Skema Pembiayaan: dari Bank ke PT Agrinas
Dalam aturan ini, pemerintah menunjuk Bank Pemerintah untuk memberikan pembiayaan kepada PT Agrinas Pangan Nusantara (persero) – perusahaan di bawah Badan Pengelola Investasi Daya Anagata Nusantara. PT Agrinas bertugas membangun fisik gerai, gudang, dan kelengkapan koperasi di desa/kelurahan.
Ketentuan pembiayaan tersebut meliputi:
- Limit maksimal: Rp3 miliar per unit gerai
- Bunga/margin/bagi hasil: 6% per tahun
- Jangka waktu: 72 bulan
- Masa tenggang (grace period): 6–12 bulan
Menariknya, aset yang dihasilkan dari pembangunan ini menjadi milik Pemerintah Daerah atau Pemerintah Desa, bukan milik koperasi atau bank.

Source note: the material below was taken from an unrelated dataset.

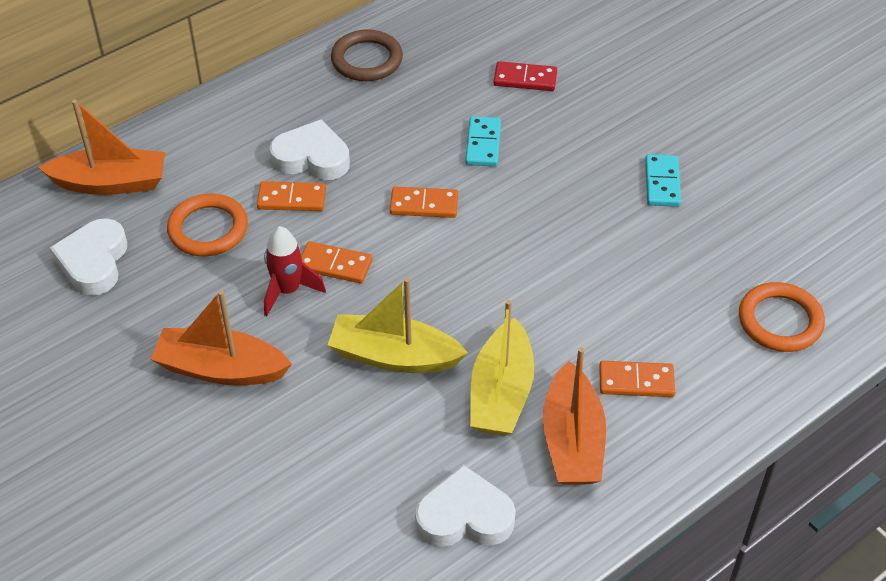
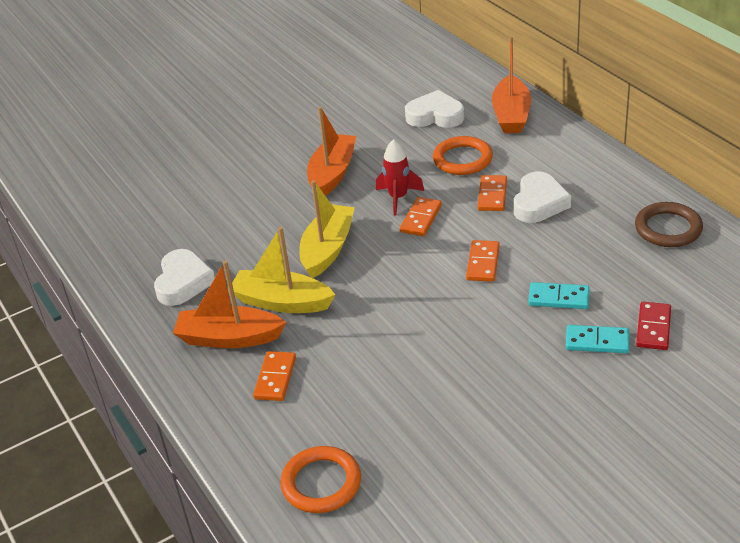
camera: 100 degrees right, 10 degrees down
(662, 183) = (506, 417): turquoise domino -> turquoise domino (597, 341)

Bagaimana Mekanisme Pembayaran?
Pembayaran angsuran (pokok + bunga) dilakukan melalui dua skema:
- DAU/DBH → dibayarkan setiap bulan oleh pemerintah daerah.
- Dana Desa → dibayarkan sekaligus untuk satu tahun berjalan oleh pemerintah desa.

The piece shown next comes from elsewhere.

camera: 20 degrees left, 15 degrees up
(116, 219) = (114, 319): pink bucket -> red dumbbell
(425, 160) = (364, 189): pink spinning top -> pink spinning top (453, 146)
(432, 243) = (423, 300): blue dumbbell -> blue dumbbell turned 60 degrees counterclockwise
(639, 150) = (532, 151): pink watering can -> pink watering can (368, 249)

Bank mengajukan surat permohonan penyaluran dana ke KPA BUN Pengelola (Direktorat Jenderal Perimbangan Keuangan) paling lambat tanggal 12 setiap bulan. Setelah diverifikasi, KPPN selaku KPA BUN Penyaluran akan memotong DAU/DBH atau menyalurkan Dana Desa langsung ke rekening bank.
Prinsip dan Sistem Informasi
Penyaluran dana ini dilakukan berdasarkan prinsip transparansi, akuntabilitas, kehati-hatian, dan performance based. Seluruh proses – dari permohonan hingga pencairan – wajib menggunakan sistem informasi berbasis elektronik.
Aturan Lama Dicabut
Dengan berlakunya PMK No. 15/2026, dua peraturan sebelumnya dinyatakan tidak berlaku:
- PMK No. 49/2025 tentang Tata Cara Pinjaman Koperasi Merah Putih
- PMK No. 63/2025 tentang Penggunaan SAL untuk Dukungan Bank
Kesimpulan
PMK 15 Tahun 2026 menjadi landasan hukum bagi pemerintah daerah dan desa untuk menggunakan DAU, DBH, atau Dana Desa guna membayar cicilan pembangunan Koperasi Merah Putih. Dengan skema ini, percepatan pembangunan fisik gerai, gudang, dan perlengkapan koperasi di seluruh Indonesia diharapkan berjalan lancar, transparan, dan akuntabel.